- TASK BRIEF:
Convert every line in the records below into a JSON list of strings, with one string per line and blank lines left out.

=== Begin Enclosure ===

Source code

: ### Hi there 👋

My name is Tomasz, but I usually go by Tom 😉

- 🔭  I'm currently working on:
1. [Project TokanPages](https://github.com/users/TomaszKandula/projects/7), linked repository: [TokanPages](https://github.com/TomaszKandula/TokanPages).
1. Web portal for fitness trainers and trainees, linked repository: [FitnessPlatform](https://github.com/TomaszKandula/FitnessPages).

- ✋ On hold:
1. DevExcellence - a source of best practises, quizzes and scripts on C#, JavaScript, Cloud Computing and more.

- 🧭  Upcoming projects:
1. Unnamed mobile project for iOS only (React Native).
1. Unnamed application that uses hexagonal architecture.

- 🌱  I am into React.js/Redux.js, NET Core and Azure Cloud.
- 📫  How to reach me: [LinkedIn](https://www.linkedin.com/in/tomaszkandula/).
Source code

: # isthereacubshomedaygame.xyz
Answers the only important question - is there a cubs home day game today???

=== End Enclosure ===

- TASK RESPONSE:
[
  "Source code",
  ": ### Hi there 👋",
  "My name is Tomasz, but I usually go by Tom 😉",
  "- 🔭  I'm currently working on:",
  "1. [Project TokanPages](https://github.com/users/TomaszKandula/projects/7), linked repository: [TokanPages](https://github.com/TomaszKandula/TokanPages).",
  "1. Web portal for fitness trainers and trainees, linked repository: [FitnessPlatform](https://github.com/TomaszKandula/FitnessPages).",
  "- ✋ On hold:",
  "1. DevExcellence - a source of best practises, quizzes and scripts on C#, JavaScript, Cloud Computing and more.",
  "- 🧭  Upcoming projects:",
  "1. Unnamed mobile project for iOS only (React Native).",
  "1. Unnamed application that uses hexagonal architecture.",
  "- 🌱  I am into React.js/Redux.js, NET Core and Azure Cloud.",
  "- 📫  How to reach me: [LinkedIn](https://www.linkedin.com/in/tomaszkandula/).",
  "Source code",
  ": # isthereacubshomedaygame.xyz",
  "Answers the only important question - is there a cubs home day game today???"
]